## Given instruction A
Under the agreement's notices provision, how must notices and other communications be given?
## Given instruction B
Pick up the security agreement text after its last sentence and keep going.

## Article
========================================

Financing Statement.  Debtor will sign and execute, alone or with Secured Party, any financing statement or other document, and pay all connected costs necessary to protect the security interest of Secured Party under this Agreement against the rights and interests of third persons.

8.

Waiver.  No forbearance on the part of Secured Party in enforcing Secured Party's rights under this Agreement nor any extension by Secured Party of any payment or covenant to be performed by Debtor shall constitute a waiver of any terms of this Agreement or forfeiture of any rights.

9.

Administrative Provisions.  The following provisions relate to the administration of this Agreement.

a.

Notices.  Any and all notices, or any other communication provided for in this Agreement, shall be given in writing by registered or certified mail.


b.

Severability.  The invalidity or unenforceability of any particular provision of this Agreement shall not affect its other provisions.  The Agreement shall be construed in all respects as if such invalid or unenforceable provision was omitted.


c.

Whole Agreement.  This Agreement constitutes the complete and entire understanding of the parties concerning the conveyance of the Collateral under the conditions specified in this Agreement.

========================================

Collected data entries:
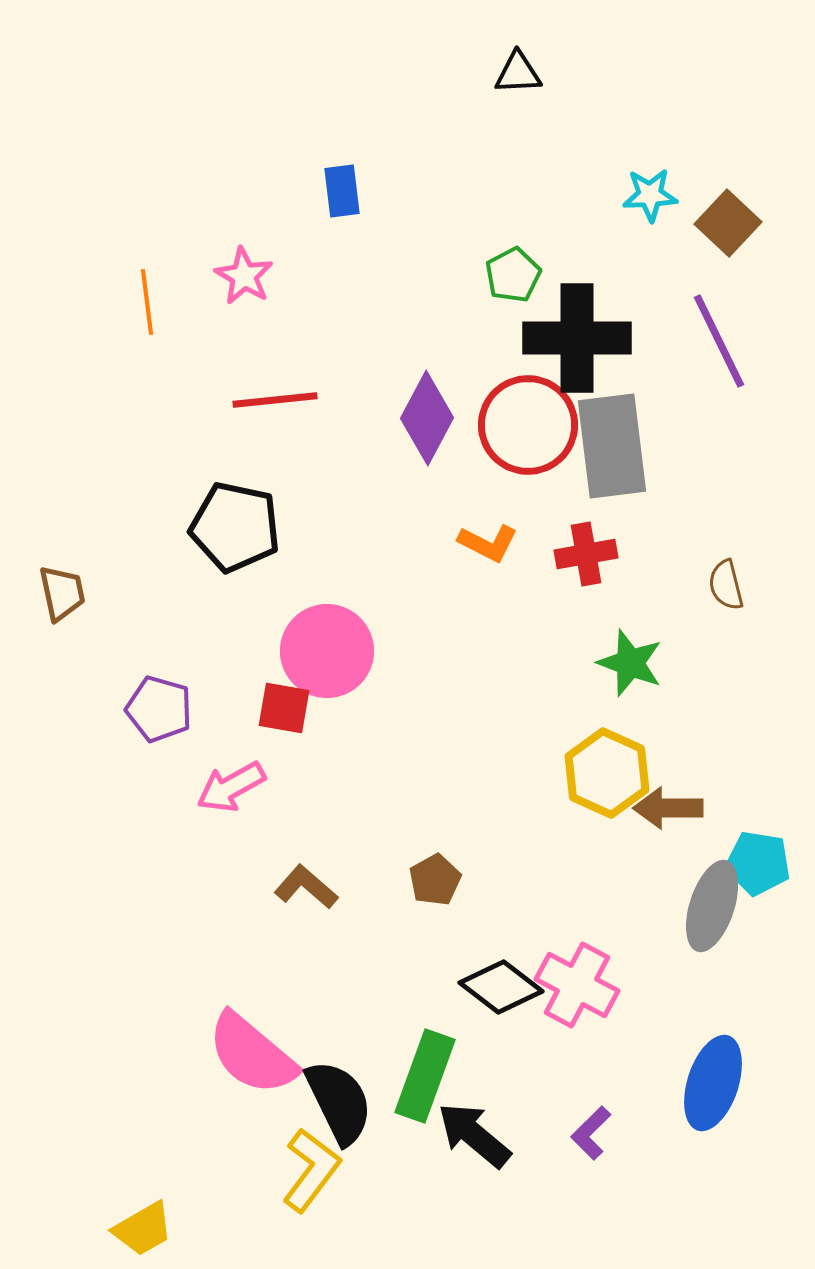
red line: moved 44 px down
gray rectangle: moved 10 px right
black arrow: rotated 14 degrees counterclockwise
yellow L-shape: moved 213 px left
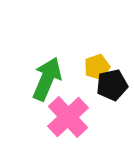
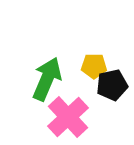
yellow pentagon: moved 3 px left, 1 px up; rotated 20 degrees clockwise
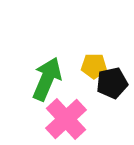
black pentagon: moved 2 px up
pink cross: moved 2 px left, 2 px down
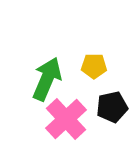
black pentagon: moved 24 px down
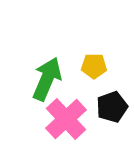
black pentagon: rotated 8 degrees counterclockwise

========================================

## Response A
In writing by registered or certified mail.

## Response B
d.

Modification.  No change or modification of this Agreement shall be valid unless the same be in writing and signed by all the parties to this Agreement.


e.

Governing Law.  The provisions of this Agreement shall be governed under the laws of the State of North Dakota.  Any court proceedings or litigation arising out of or pertaining to this Agreement shall be venued in state district court in Cass County, North Dakota.


In witness of its terms and conditions, the parties have executed this Agreement.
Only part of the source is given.